Individual and Team Project

Part 1 is an individual project. You may consult classmates and other resources on the theory and algorithms for creating and managing hash tables, but you must implement them in your class on your own. Be sure to put your name on all files of the project. Be sure to cite your sources (including your friends) for any knowledge, ideas, brainstorming, algorithms, or other information you use in this assignment.

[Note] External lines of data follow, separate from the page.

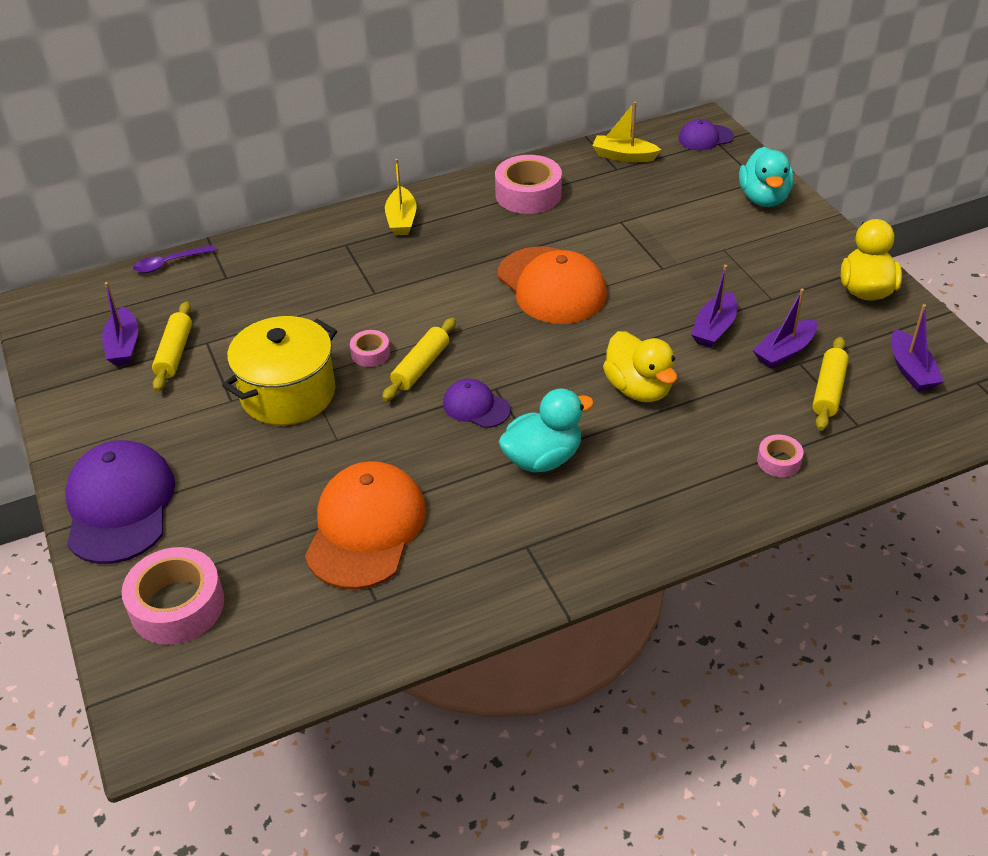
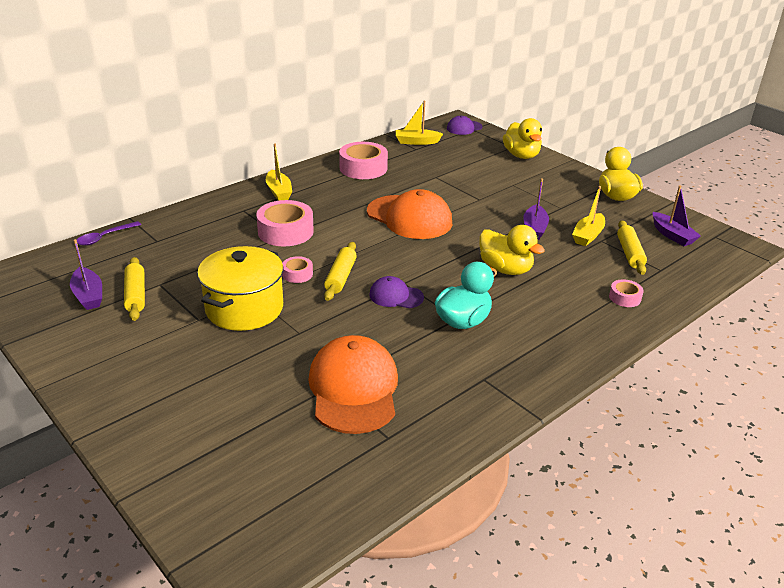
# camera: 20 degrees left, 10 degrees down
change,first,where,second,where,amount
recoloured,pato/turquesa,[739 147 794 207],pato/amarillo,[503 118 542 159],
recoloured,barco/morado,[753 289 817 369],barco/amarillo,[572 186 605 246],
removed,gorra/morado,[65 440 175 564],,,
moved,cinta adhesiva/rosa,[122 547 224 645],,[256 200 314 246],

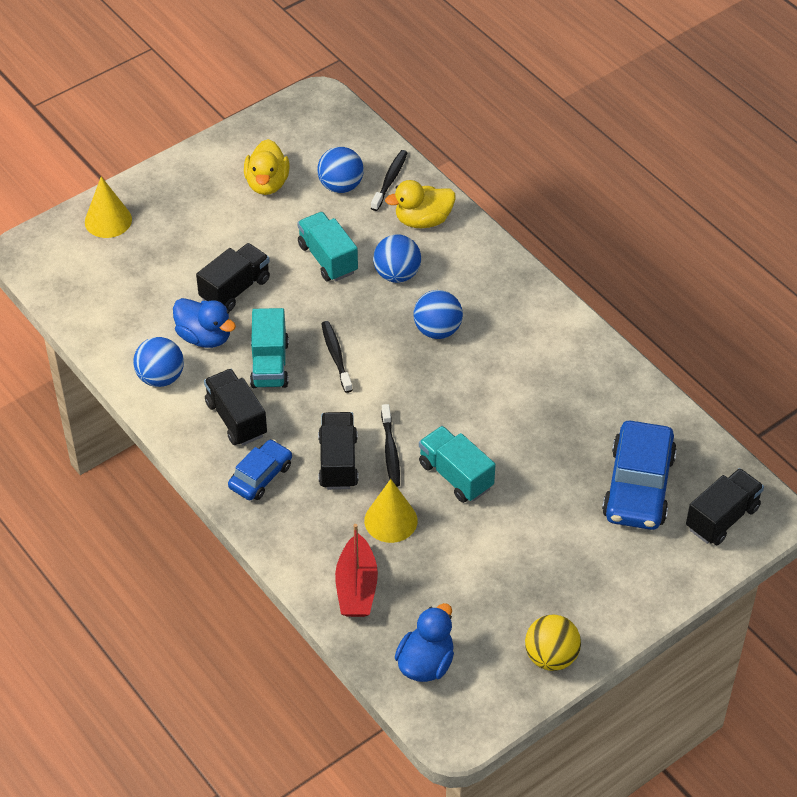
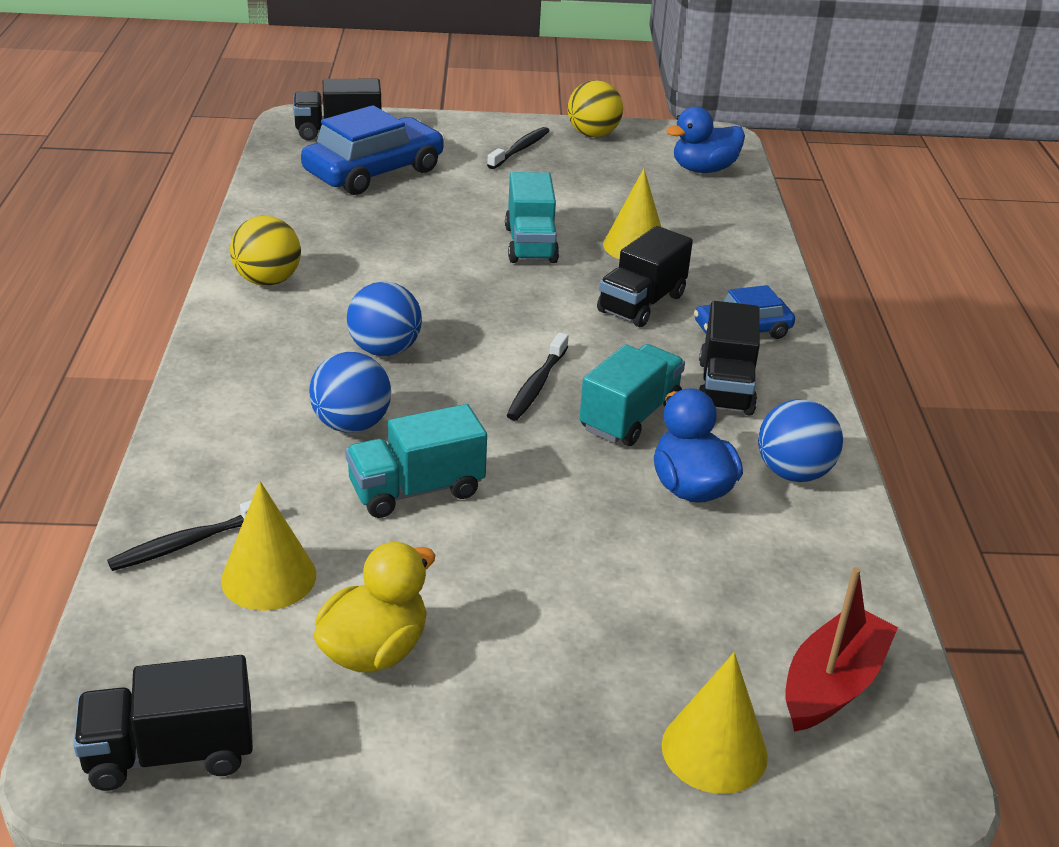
# camera: 145 degrees left, 15 degrees down
change,first,where,second,where,amount
replaced,pelota/azul,[317 147 364 193],cono/amarillo,[221 481 316 611],
removed,pato/amarillo,[385 180 455 228],,,
turned,camión/turquesa,[297 212 358 281],,[345 404 487 518],60 degrees clockwise
moved,camión/negro,[196 243 270 312],,[73 655 253 791],
moved,cepillo de dientes/negro,[381 404 400 487],,[487 127 550 169],
moved,barco/rojo,[335 524 378 617],,[785 567 898 732],
added,,,pelota/amarillo,[230 216 301 286],

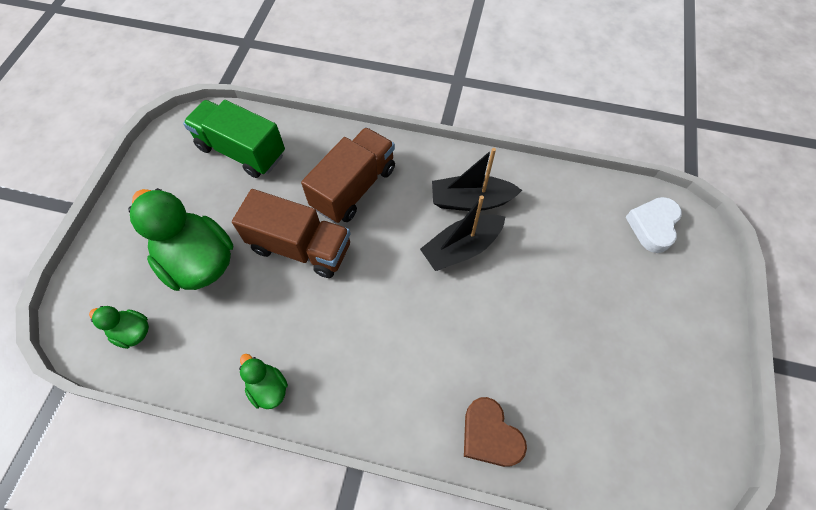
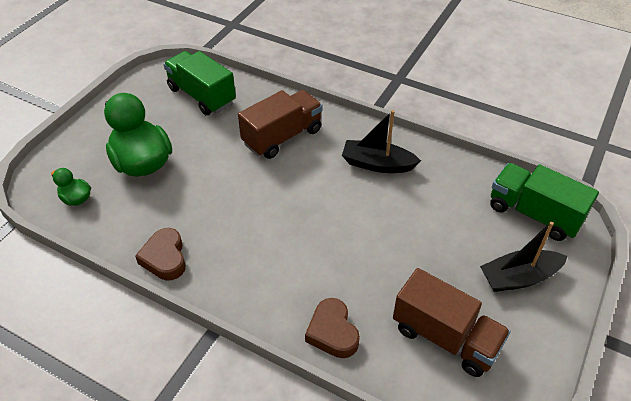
# camera: 15 degrees right, 15 degrees down
change,first,where,second,where,amount
moved,camión/marrón,[232 189 351 278],,[393 268 511 377],
moved,barco/negro,[420 195 505 271],,[480 222 568 292],
replaced,corazón/blanco,[626 197 682 253],camión/verde,[490 163 599 241],
replaced,pato/verde,[239 354 288 409],corazón/marrón,[135 228 186 281],

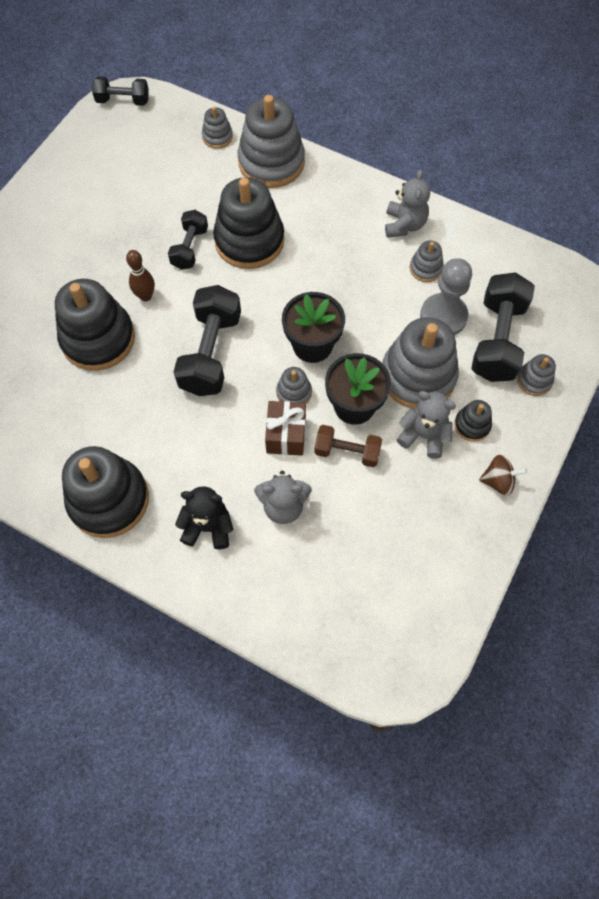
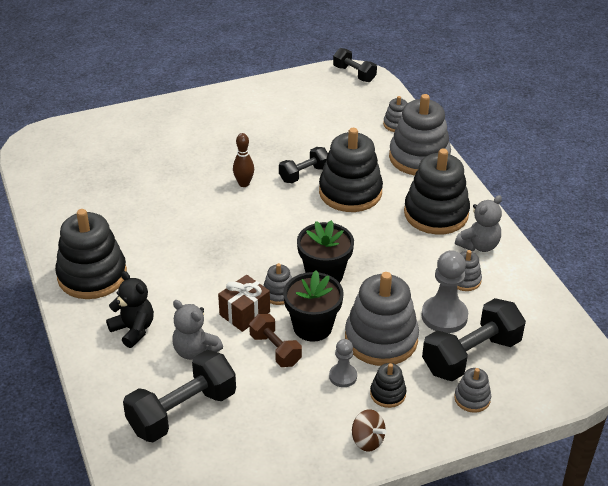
# camera: 40 degrees right, 25 degrees down
change,first,where,second,where,amount
moved,juguete apilable/negro,[55 279 135 371],,[404 149 470 235],
moved,mancuerna/negro,[173 285 241 396],,[123 350 236 442],
replaced,osito/gris,[397 391 456 459],peón/gris,[329 339 357 387],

Part 2 is optionally a two-person team project. Please inform the TAs of your partnership, so that we can properly record grades for both of you. Be sure to put both of your names on all files of your project. Explain in your README file whose class implementation your used. Also cite all of your sources for knowledge, ideas, brainstorming, algorithms, etc., used in this project.

Grading

This assignment is worth sixty (60) points. Each part of your submission must compile without errors in Visual Studio 2008 in order to receive any credit. If you do your work on any other system, it is strongly suggested that you compile and test it on Visual Studio at least one day prior to submitting it, in order to flush out any differences in C++ implementation.

Part 1 – 20 points

· Correctly build in Visual Studio 2008 (Debug mode) without warnings – 4 points

· Correct definition and implementation of HashTable class and the methods above – 8 points

· Adequate test program to show that class and methods work – 4 points

· README file summarizing implementation of class and showing output of test program – 4 points

Part 2 – 40 points

· Correctly build in Visual Studio 2008 (Debug mode) without warnings – 5 points

· Subclass of nodes of hash table to contain pointers to files containing lines – 10 points

· Correct implementation of forward pointers from input file array to lines of each file – 5 points

· Correct implementation of backward pointers from hash table to files containing those lines – 5 points

· Satisfactory test cases comprising at least five input files, some of which share lines and some of which do not – 5 points

· Correct execution with graders’ test cases – 5 points

· Satisfactory README file summarizing all salient points of application program – 5 points

· Penalty of five points on either part if your project is not clean before creating the zip file or for submitting your programs in something other than a zip file.

^{^[1]} Of course, it is possible to do this assignment by simply redefining the nodes of the hash table class of Part 1. However, we want you to actually create a subclass and use it for this assignment.